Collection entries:
-- Opening Marker --
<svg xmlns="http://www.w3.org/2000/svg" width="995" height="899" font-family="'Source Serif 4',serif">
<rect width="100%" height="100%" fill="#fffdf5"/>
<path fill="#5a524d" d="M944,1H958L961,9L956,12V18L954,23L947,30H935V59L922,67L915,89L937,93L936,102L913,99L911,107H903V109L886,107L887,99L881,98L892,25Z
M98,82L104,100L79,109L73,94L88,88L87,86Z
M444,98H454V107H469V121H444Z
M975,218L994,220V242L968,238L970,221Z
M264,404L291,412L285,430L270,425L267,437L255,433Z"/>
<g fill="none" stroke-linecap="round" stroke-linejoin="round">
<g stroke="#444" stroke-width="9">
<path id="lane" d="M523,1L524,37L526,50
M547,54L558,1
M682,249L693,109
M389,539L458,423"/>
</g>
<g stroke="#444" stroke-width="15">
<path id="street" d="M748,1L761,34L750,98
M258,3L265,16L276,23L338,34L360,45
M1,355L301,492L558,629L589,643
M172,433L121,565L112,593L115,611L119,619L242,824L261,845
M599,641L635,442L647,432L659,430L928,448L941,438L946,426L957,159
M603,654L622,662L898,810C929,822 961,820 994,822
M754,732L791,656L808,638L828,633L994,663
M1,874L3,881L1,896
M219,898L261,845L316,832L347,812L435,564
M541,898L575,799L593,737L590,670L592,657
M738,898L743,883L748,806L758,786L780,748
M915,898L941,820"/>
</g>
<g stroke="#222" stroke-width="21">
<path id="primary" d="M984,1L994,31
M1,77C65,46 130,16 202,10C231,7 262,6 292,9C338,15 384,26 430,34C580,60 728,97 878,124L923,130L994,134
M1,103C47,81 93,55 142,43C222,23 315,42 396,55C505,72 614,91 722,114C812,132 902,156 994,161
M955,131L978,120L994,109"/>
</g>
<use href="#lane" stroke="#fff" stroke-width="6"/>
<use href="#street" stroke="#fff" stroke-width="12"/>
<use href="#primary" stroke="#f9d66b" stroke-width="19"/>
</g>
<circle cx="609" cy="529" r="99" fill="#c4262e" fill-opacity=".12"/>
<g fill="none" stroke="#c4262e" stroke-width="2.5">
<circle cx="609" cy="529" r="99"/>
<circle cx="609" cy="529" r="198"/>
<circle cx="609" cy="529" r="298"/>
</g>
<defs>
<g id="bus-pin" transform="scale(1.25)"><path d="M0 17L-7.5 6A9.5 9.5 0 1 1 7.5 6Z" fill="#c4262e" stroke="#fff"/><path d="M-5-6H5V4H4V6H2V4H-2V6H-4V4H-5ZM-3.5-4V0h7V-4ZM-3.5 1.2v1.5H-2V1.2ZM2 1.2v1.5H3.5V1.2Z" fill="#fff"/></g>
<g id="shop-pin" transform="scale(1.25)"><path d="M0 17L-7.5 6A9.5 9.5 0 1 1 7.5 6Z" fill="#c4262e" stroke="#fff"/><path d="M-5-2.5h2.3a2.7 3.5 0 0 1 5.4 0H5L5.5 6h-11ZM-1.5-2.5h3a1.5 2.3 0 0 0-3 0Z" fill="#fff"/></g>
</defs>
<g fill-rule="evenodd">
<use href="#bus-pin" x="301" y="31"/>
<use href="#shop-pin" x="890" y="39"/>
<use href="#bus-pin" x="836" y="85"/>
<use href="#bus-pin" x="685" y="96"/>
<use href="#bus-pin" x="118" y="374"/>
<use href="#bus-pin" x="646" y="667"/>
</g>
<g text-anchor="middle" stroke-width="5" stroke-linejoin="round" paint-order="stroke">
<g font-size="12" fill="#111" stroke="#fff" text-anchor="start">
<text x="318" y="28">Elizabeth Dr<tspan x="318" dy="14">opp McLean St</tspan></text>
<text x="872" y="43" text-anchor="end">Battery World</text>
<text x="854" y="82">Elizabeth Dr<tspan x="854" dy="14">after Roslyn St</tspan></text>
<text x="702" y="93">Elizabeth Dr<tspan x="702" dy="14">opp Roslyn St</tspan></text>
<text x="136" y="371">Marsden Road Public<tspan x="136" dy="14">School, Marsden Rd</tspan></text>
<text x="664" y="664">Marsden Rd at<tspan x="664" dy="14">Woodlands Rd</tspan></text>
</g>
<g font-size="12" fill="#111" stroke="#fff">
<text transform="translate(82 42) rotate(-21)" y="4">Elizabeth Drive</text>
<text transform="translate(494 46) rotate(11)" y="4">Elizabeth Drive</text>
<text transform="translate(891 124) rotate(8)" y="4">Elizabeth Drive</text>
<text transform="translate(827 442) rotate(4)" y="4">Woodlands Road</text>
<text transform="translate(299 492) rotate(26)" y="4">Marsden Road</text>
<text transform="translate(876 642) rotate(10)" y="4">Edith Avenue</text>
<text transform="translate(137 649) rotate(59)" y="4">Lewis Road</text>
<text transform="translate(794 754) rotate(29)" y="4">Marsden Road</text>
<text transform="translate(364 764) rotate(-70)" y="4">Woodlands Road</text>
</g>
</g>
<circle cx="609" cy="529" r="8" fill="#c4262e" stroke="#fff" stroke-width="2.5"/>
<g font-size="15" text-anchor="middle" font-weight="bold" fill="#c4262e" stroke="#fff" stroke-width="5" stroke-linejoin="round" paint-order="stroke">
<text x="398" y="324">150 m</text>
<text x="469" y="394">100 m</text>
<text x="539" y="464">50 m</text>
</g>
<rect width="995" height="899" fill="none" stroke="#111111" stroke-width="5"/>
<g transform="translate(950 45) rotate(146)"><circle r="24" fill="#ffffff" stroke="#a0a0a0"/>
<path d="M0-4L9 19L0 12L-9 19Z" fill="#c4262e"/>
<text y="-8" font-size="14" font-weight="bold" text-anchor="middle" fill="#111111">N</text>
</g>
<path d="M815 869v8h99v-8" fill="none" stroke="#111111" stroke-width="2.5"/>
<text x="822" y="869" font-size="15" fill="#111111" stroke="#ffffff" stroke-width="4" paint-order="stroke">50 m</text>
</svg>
-- Closing Marker --
-- Opening Marker --
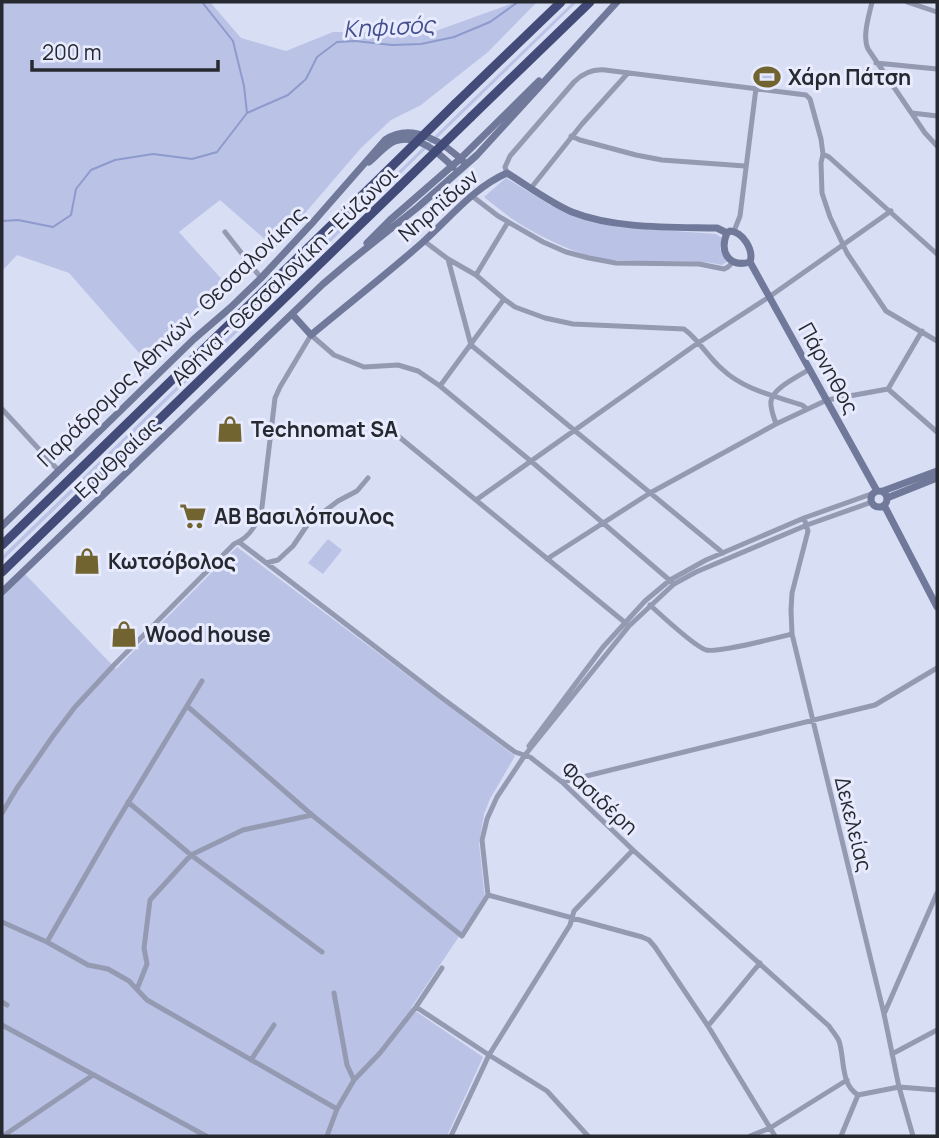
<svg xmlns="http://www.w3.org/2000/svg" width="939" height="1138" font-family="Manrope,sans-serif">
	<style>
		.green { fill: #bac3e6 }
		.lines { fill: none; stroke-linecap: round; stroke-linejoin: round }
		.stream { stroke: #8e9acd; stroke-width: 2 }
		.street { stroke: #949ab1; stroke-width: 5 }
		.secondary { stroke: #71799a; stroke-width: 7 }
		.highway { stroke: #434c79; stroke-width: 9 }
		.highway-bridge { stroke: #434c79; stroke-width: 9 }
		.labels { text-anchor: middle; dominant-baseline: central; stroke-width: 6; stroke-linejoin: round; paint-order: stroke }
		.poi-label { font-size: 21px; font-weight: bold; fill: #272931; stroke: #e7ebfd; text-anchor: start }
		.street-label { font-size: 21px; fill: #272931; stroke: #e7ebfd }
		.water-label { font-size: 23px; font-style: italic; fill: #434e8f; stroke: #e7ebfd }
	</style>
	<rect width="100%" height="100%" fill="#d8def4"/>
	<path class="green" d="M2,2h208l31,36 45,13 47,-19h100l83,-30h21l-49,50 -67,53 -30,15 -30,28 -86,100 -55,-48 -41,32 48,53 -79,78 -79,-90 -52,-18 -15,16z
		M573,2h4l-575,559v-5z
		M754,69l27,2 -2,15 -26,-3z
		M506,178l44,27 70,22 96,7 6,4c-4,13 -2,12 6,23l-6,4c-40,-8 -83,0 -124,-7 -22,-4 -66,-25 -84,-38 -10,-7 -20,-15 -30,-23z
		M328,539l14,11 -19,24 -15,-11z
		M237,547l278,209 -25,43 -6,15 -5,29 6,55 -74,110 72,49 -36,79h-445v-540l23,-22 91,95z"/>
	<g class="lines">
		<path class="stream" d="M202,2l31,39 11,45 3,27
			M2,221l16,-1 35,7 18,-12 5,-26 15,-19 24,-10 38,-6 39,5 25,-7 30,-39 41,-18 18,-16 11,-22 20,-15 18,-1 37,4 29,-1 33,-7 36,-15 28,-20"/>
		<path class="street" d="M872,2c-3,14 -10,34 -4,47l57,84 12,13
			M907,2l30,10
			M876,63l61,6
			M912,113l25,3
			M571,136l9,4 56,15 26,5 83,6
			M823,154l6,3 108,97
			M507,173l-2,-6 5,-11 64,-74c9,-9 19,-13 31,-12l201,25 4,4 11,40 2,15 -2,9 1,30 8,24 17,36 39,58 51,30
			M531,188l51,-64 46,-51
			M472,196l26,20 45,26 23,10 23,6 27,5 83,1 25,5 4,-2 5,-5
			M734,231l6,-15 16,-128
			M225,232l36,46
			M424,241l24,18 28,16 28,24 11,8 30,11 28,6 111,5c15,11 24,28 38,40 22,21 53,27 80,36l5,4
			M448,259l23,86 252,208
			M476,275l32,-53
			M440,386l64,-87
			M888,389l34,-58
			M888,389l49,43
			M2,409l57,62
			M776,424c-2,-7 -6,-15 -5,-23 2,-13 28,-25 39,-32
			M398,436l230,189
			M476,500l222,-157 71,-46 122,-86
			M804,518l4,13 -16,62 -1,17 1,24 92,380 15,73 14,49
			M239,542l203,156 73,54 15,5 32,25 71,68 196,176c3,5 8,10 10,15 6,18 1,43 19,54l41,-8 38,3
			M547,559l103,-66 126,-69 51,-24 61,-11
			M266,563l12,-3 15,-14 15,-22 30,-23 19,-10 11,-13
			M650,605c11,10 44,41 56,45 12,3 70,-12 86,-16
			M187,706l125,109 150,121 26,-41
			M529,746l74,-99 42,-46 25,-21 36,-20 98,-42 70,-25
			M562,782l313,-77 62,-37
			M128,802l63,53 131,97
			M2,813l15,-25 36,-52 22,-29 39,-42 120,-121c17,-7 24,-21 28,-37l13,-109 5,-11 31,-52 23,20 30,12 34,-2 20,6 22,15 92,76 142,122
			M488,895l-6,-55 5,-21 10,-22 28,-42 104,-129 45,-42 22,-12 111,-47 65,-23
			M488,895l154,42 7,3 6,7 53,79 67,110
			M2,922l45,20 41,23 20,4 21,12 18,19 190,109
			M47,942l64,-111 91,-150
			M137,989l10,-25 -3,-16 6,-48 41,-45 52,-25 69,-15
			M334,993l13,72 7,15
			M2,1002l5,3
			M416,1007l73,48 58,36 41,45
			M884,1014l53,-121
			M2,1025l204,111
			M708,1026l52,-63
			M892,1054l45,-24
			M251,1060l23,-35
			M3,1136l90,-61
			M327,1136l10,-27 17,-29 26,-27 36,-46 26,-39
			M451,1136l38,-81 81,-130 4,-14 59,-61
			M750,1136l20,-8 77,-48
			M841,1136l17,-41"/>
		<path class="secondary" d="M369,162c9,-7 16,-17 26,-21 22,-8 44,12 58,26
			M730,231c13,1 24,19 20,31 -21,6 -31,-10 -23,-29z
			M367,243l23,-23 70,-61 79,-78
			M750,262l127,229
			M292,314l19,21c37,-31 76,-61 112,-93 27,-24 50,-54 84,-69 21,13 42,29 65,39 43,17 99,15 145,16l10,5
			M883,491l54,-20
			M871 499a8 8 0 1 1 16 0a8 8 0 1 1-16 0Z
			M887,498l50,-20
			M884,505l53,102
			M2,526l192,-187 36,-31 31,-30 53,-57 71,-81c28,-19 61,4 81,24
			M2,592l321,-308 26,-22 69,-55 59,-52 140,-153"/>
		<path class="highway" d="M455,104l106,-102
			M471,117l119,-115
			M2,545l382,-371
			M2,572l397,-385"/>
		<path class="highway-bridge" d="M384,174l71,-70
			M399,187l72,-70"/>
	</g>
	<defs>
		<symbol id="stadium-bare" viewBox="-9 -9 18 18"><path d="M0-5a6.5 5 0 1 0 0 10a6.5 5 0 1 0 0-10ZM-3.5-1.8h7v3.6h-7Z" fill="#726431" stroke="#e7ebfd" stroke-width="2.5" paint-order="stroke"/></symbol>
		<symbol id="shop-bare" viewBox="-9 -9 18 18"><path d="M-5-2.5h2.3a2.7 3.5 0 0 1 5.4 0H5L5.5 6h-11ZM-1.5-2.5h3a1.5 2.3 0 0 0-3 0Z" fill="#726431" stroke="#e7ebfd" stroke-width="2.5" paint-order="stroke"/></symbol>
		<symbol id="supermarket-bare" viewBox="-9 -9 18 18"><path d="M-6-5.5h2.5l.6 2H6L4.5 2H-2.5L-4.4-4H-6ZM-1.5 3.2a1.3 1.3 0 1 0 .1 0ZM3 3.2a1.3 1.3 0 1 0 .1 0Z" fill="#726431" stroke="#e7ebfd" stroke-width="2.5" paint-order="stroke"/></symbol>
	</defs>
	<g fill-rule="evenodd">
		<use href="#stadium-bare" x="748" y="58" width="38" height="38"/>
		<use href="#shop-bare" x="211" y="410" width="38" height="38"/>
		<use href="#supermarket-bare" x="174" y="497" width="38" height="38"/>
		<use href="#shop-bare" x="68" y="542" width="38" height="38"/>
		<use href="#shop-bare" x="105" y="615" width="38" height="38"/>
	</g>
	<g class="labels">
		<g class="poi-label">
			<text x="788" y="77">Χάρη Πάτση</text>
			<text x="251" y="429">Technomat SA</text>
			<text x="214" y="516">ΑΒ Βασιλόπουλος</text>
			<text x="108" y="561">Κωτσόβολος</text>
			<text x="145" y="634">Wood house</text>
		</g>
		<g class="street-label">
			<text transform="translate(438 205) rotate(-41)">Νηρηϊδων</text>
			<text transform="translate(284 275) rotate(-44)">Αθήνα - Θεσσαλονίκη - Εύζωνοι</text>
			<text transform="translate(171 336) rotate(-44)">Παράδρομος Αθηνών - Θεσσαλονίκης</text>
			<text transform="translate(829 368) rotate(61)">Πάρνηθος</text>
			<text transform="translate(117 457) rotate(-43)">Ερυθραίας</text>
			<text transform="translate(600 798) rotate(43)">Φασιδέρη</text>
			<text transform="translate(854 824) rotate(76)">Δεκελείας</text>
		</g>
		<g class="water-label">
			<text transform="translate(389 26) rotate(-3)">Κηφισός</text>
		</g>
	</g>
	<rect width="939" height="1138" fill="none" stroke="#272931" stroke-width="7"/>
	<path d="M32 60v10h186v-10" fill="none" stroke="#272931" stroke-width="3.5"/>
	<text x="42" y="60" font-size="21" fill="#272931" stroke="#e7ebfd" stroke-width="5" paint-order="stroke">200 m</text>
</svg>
-- Closing Marker --
◆ Task prompt: A copy of each line in the data above that holds the string "evenodd" is needed.

◆ Solution to the exercise:
<g fill-rule="evenodd">
	<g fill-rule="evenodd">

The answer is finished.